Your objective
Reproduce the entries from the first line through the line containing "left knee: (339, 274, 28)", inclusive, and give only those lines. Multiply every keypoint coordinate and depth value by 1.2 and round each result to a whole number, rounding halves up; leave all other text unchanged, including the box coordinates.
---------- Given records ----------
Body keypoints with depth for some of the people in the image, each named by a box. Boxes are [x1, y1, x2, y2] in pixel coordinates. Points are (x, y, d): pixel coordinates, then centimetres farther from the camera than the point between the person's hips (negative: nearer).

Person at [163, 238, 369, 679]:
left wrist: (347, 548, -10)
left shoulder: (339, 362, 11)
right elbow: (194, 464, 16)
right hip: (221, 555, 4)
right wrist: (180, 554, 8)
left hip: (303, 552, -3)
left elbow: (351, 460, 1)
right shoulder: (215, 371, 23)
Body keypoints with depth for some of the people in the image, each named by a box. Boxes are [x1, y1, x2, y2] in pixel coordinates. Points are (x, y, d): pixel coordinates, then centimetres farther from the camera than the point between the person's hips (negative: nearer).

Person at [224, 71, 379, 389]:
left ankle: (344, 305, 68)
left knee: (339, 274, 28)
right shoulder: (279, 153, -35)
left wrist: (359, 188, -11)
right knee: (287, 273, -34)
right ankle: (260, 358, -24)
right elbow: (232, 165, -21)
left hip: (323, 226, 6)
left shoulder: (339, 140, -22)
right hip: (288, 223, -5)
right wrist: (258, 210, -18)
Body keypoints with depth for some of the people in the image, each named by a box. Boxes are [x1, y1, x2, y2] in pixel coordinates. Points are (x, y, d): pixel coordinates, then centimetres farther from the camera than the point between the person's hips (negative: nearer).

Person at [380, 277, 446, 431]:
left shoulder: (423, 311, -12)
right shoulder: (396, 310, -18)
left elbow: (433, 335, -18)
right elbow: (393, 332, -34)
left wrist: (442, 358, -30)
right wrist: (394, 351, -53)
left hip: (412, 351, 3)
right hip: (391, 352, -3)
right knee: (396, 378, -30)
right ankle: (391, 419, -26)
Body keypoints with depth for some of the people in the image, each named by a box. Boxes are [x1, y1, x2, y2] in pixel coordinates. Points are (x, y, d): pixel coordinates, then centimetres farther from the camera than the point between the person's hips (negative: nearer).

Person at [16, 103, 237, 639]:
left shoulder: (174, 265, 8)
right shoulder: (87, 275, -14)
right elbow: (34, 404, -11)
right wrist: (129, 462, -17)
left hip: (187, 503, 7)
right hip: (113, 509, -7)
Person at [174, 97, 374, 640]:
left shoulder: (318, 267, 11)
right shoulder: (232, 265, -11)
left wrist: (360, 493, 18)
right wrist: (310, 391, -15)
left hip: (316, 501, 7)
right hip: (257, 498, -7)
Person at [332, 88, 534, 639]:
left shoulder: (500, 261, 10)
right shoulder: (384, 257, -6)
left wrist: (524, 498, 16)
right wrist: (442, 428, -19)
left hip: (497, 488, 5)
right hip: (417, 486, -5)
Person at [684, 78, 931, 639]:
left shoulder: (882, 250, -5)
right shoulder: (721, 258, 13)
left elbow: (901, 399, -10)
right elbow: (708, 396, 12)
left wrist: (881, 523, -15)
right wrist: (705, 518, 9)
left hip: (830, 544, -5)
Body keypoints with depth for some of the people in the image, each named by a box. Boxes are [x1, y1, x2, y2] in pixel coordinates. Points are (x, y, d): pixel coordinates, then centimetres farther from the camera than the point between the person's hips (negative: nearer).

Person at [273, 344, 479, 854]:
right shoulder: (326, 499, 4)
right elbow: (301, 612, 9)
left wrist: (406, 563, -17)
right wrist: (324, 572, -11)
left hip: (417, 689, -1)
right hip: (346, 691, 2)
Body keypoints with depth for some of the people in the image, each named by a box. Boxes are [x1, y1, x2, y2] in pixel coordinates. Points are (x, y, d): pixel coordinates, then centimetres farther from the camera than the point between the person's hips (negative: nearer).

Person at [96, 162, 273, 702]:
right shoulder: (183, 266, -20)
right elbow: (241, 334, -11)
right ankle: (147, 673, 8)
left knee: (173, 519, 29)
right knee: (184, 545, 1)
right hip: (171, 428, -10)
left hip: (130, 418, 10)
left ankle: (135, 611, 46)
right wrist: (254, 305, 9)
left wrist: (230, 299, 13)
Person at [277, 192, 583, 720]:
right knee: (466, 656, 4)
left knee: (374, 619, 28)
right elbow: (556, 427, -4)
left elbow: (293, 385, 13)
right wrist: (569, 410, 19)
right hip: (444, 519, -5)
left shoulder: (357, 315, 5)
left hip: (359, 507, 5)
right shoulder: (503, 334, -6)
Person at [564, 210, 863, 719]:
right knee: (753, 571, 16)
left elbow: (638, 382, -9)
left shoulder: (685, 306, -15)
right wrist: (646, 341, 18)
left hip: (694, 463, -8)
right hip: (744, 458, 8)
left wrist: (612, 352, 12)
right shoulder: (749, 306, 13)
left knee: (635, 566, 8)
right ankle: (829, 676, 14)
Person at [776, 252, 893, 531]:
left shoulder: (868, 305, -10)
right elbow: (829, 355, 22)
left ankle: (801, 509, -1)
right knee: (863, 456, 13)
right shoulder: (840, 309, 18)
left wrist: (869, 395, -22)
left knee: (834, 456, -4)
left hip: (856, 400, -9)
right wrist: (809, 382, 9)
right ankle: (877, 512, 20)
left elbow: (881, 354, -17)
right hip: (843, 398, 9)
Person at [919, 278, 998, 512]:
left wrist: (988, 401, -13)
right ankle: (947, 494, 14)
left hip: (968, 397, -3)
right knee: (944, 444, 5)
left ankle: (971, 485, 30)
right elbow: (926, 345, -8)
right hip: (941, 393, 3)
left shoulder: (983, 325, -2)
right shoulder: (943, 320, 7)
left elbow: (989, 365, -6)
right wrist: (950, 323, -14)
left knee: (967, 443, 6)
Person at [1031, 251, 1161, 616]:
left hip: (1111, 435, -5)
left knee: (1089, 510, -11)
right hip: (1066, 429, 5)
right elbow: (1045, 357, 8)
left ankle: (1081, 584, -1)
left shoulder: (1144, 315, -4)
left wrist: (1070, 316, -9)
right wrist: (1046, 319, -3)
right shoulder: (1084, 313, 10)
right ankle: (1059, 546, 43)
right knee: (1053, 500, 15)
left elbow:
----------
Exercise solution
Body keypoints with depth for some of the people in the image, each named by a box. Boxes are [x1, y1, x2, y2] in pixel coordinates. Points are (x, y, d): pixel coordinates, then centimetres farther from the camera than the point between the person's hips (negative: nearer).

Person at [163, 238, 369, 679]:
left wrist: (416, 658, -12)
left shoulder: (407, 434, 13)
right elbow: (233, 557, 19)
right hip: (265, 666, 5)
right wrist: (216, 665, 10)
left hip: (364, 662, -4)
left elbow: (421, 552, 1)
right shoulder: (258, 445, 28)
Body keypoints with depth for some of the people in the image, each named by a box. Boxes are [x1, y1, x2, y2] in pixel coordinates. Points are (x, y, d): pixel coordinates, then centimetres farther from the camera than the point between the person's hips (negative: nearer).

Person at [224, 71, 379, 389]:
left ankle: (413, 366, 82)
left knee: (407, 329, 34)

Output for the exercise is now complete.